Oefentekst:
▬▬▬▬▬▬▬▬▬▬

Deze motie is voorgesteld door het lid De Wit. Naar mij blijkt, wordt zij voldoende ondersteund.

Zij krijgt nr. 55 (26200 XV).

De heer Wilders (VVD):

Voorzitter! Tijdens het AO van vorige week zei ook de staatssecretaris dat het de bedoeling is dat mensen er niet in inkomen op achteruitgaan. De verplichting geldt weliswaar dat men een baan moet aanvaarden als men die aangeboden krijgt, maar de bedoeling is expliciet dat men er niet in inkomen op achteruitgaat. Daar krijgen we nog een brief over. Het verbaasde me ook dat de heer De Wit dit VAO aanvroeg, maar dat is natuurlijk zijn goed recht.

▬▬▬▬▬▬▬▬▬▬

Aangeleverde gegevens:
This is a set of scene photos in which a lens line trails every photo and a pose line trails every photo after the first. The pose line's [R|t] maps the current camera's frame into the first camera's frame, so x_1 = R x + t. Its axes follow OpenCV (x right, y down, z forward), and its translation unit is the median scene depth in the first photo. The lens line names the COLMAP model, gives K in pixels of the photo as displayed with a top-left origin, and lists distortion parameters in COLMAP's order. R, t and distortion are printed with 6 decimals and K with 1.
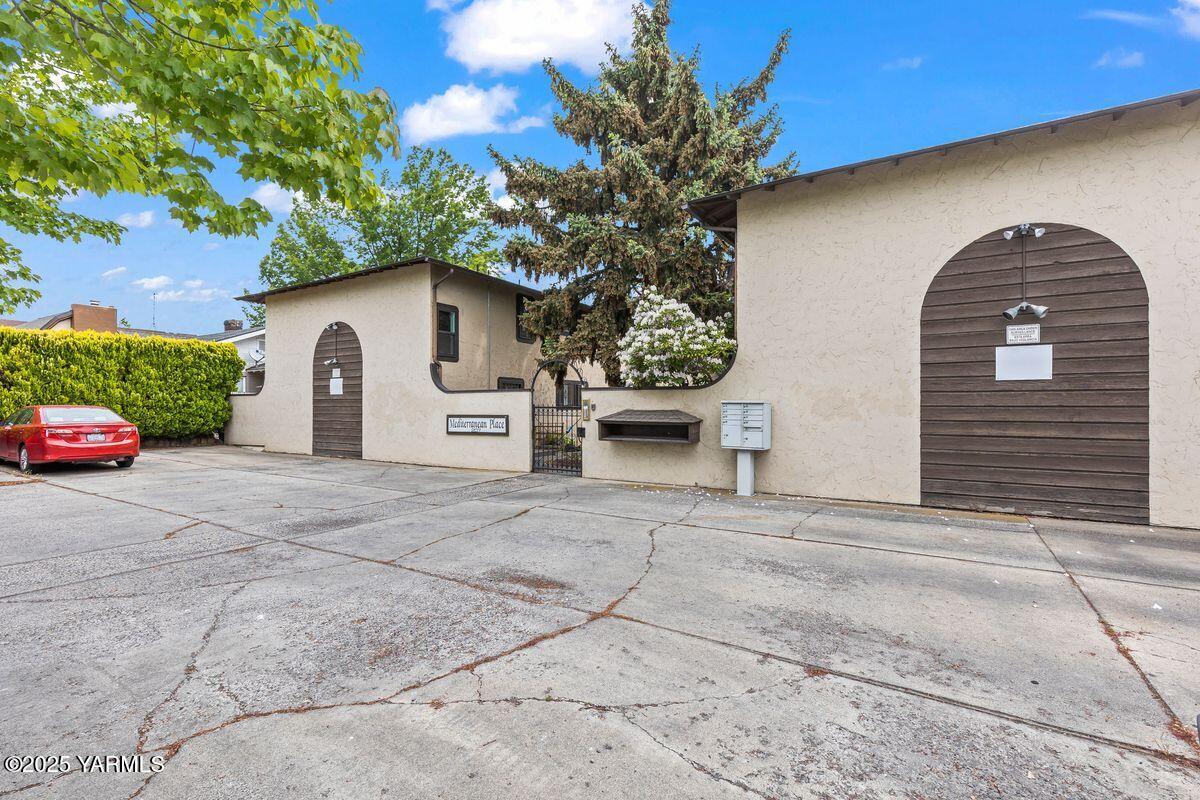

▬▬▬▬▬▬▬▬▬▬

Opdracht: Typ uit de oefentekst letterlijk het stuk over tussen "Zij krijgt nr." en "zijn goed recht.", beide inbegrepen.

Antwoordruimte:
Zij krijgt nr. 55 (26200 XV).

De heer Wilders (VVD):

Voorzitter! Tijdens het AO van vorige week zei ook de staatssecretaris dat het de bedoeling is dat mensen er niet in inkomen op achteruitgaan. De verplichting geldt weliswaar dat men een baan moet aanvaarden als men die aangeboden krijgt, maar de bedoeling is expliciet dat men er niet in inkomen op achteruitgaat. Daar krijgen we nog een brief over. Het verbaasde me ook dat de heer De Wit dit VAO aanvroeg, maar dat is natuurlijk zijn goed recht.